Adelaide:Alastair Cook's colossal series continued on the second day in Adelaide, where he and his batting colleagues ground Australia into submission and delivered complete control to England. At the end of a stiflingly hot 37-degree day, Ricky Ponting's men were sapped not only of energy, but also of virtually any hope of winning the Test, the ghosts of the Adelaide Ashes Test from four years ago notwithstanding.
Australia knew their first-innings total of 245 was a long way below par, but the optimists in the team might have hoped it could become competitive if a few early wickets fell their way. Any such dreams were dashed by Cook, Jonathan Trott and Kevin Pietersen, all of whom made batting on the placid surface look like a net session, and by stumps England were 72 in front, with only two wickets down.
A few more hours of batting from England, and they will be in a terrific position from which to push for victory. And what's a few more hours to Cook? Since the start of his second innings at the Gabba, Cook has batted for 17 hours without being dismissed, a display of supreme concentration and physical durability. Add in his first innings in Brisbane, and he has made 438 runs in nearly 1400 minutes of batting.
Australian fans fondly remember Steve Waugh's efforts in the 1989 Ashes, when he was almost impossible to dismiss. It took him four Tests to score as many runs as Cook has made in one and a half. He registered his top score, an unbeaten 235, in Brisbane and there is no reason he can't match that effort in Adelaide, where he closed the second day on 136 not out.

**Prompt**
According to the cricket match report above, what was Australia's first-innings total?

**Information provided**
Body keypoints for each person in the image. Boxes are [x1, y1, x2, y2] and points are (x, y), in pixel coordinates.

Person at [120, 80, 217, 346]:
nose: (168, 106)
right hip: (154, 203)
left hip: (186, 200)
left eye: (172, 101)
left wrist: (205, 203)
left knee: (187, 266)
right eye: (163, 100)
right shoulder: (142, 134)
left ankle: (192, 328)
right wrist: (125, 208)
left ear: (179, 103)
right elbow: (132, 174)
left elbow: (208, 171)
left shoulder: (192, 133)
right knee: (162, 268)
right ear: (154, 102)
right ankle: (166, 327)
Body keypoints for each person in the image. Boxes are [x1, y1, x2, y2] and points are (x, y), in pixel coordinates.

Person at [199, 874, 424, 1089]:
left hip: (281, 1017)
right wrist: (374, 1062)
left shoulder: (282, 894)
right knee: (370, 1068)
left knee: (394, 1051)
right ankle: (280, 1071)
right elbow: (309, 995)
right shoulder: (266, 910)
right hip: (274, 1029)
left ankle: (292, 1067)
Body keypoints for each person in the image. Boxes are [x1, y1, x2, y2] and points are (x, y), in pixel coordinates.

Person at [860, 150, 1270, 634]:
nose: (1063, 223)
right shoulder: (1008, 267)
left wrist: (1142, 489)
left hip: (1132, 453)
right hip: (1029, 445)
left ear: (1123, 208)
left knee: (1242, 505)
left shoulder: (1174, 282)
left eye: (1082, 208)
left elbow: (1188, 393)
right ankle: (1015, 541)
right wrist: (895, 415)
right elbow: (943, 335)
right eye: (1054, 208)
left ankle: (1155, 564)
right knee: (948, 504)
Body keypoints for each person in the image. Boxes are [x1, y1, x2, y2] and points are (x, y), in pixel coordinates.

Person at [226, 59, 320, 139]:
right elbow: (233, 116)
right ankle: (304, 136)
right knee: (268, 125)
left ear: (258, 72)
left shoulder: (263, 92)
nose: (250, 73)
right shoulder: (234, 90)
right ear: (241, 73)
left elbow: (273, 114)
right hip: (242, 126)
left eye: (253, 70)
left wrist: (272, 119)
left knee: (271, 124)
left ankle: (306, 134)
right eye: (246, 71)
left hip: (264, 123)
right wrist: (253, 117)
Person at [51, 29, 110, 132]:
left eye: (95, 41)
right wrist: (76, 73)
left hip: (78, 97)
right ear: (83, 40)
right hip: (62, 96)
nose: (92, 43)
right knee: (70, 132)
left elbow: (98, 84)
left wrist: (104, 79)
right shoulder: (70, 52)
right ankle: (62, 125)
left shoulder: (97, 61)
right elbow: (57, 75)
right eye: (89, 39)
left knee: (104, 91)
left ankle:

**Result of the exercise**
245